Creating your first AI-powered synthetic dataset takes very little effort.

This tutorial guides you through the steps of downloading a dataset, uploading it to MOSTLY AI, starting the synthesization job, and downloading the synthetic version of the original dataset.

You won’t explore every nook and cranny of the user interface in this tutorial. Instead, it gives you a concise overview of the synthetic data generation process while delivering concrete results.

You will see how fun and easy it is!

1. Exploring MOSTLY AI’s main menu

Let’s start by exploring the main menu. Depending on your access privileges, you’ll find two or more of the following options in the left side menu: Jobs, Data Catalogs. Documentation, Settings, and Users.

For this quickstart tutorial, we will just focus on the Jobs option.

MOSTLY AI’s User Interface

Once you clicked on the Jobs option, a page will appear that allows you to set up a new job. If you scroll down, you can see the history of previous jobs. Here, you can download their synthetic datasets and QA reports.

2. Setting up your first job

To set up a new job, you first need to upload a subject table. A subject is an entity or individual whose privacy you are going to protect. This table further contains their features, such as their height, gender, place of residence, or income.

In addition, you can also choose to upload a linked table if you want to synthesize the behaviors of these subjects.
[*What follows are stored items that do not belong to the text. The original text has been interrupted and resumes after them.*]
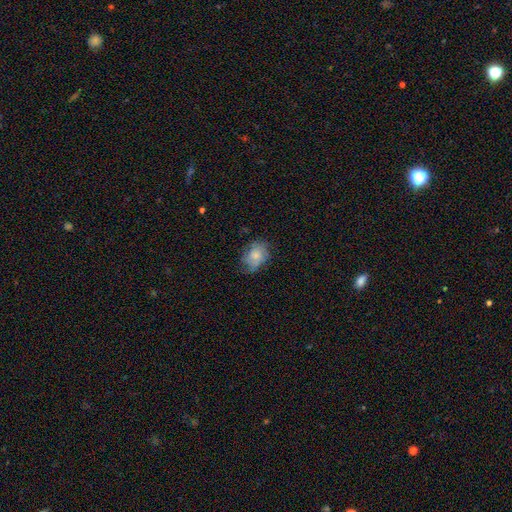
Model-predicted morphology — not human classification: Q: Smooth or featured?
A: smooth (64%); runner-up: featured or disk (28%)
Q: How rounded?
A: in between (65%); runner-up: round (33%)
Q: Merging?
A: none (58%); runner-up: minor disturbance (29%)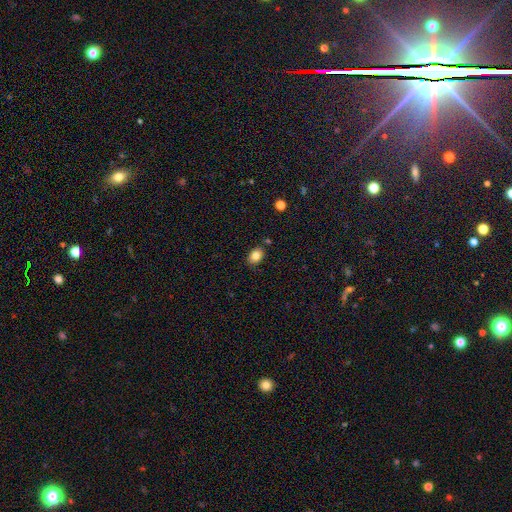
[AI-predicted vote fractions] This is clearly a smooth galaxy (83%). How rounded: likely in between (74%). Merging: clearly none (84%).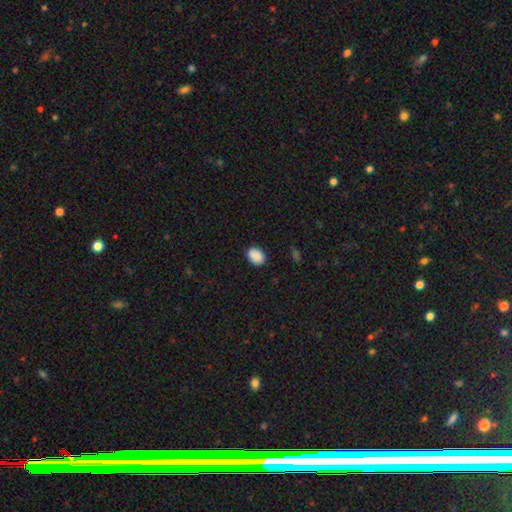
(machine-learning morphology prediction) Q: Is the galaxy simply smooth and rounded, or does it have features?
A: smooth — 89%.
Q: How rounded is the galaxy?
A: in between — 72%.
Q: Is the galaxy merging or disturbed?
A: none — 85%.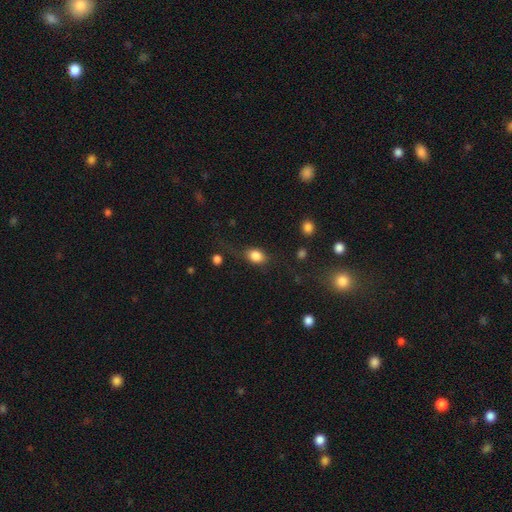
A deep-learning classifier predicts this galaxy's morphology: Smooth or featured? smooth (82%)
How rounded? in between (65%)
Merging? none (58%)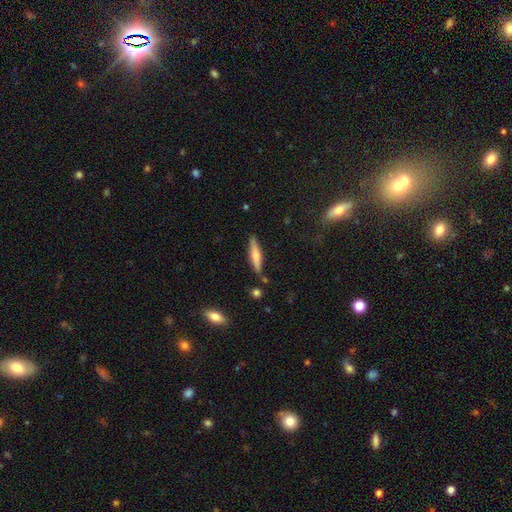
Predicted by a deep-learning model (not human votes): Smooth or featured: smooth — 56% (featured or disk — 38%)
How rounded: cigar-shaped — 84% (in between — 14%)
Merging: none — 84% (minor disturbance — 10%)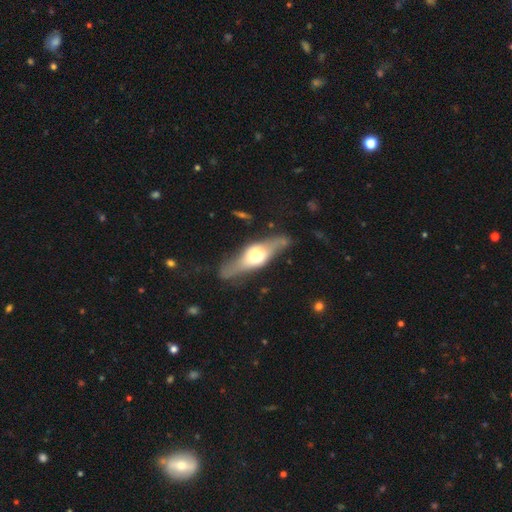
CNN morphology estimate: Q: Smooth or featured?
A: featured or disk (69%); runner-up: smooth (26%)
Q: Edge-on disk?
A: yes (86%); runner-up: no (14%)
Q: Edge-on bulge?
A: rounded (90%); runner-up: boxy (8%)
Q: Merging?
A: none (70%); runner-up: minor disturbance (19%)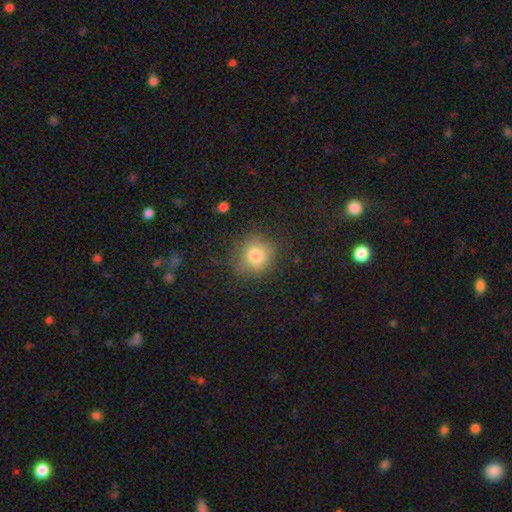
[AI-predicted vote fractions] Morphology: type=smooth (78%); roundness=round (84%); merging=none (74%).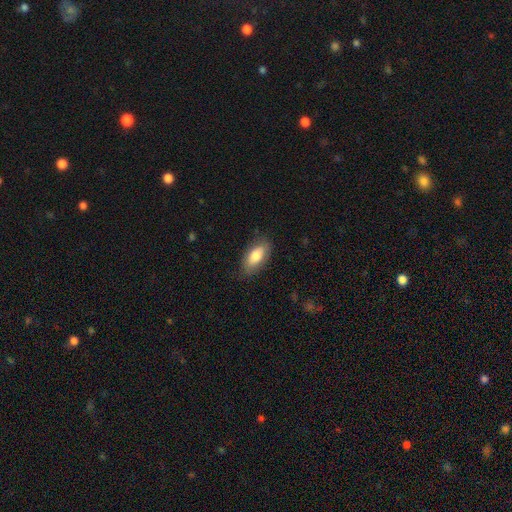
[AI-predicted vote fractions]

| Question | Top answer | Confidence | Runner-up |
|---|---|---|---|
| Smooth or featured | smooth | 78% | featured or disk (15%) |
This may include historical activities, transactional records, and customer journeys.

To help you along, we created two datasets for you:

  • US Census Income dataset (download here) with only a subject table.
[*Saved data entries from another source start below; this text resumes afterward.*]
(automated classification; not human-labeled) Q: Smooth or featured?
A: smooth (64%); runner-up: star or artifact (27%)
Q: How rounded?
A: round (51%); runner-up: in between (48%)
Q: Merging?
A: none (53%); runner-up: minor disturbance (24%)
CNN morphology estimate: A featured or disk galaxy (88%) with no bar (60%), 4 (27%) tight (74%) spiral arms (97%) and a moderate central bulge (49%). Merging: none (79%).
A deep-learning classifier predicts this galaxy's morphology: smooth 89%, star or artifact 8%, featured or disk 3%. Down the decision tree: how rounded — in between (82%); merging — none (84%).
  • Baseball dataset (download here) with a subject table (players.csv) and a linked table (seasons.csv).

Learn more about these datasets by visiting the Resources section.
Here, you can find more details on their structure and contents.

If you want to synthesize your own dataset, we recommend checking out the Preparing your dataset section.

Please follow the three steps below to configure your first job.

  1. Drag and drop your tables into their respective upload areas.

    • First, drag us-census-income.csv or players.csv into the left upload area.

    • If you want to synthesize the complete Baseball dataset, click on the Add new table icon and drag seasons.csv to this upload area.

    • Next, click on Proceed and wait for the files to upload.

      quickstart 2 upload files


  2. You’ll now see a Settings and Table details tab. Or, if you uploaded two tables in the previous step, you’d also see a Relationships tab. MOSTLY AI analyzed a sample of the dataset you uploaded and preconfigured the available settings in these tabs.

    If you want to, you could just click on Launch Job and immediately start the synthetic data generation job. Instead, let’s reward our curiosity and explore the various settings that we can configure.

    In the settings tab shown below, you can specify the number of training and generated subjects. This allows you to do some nifty things, such as increasing the size of small datasets or creating representative subsets of your data. Learn more about these settings in Step 4 of the Ad hoc jobs section.

    quickstart 3 general settings tab


  3. The Relationships tab only appears if you uploaded a subject table and a linked table. Here you link the two tables by specifying the primary and foreign key.

    If your subject table has an id column and your linked table has a column name containing _id, then these tables will be automatically linked.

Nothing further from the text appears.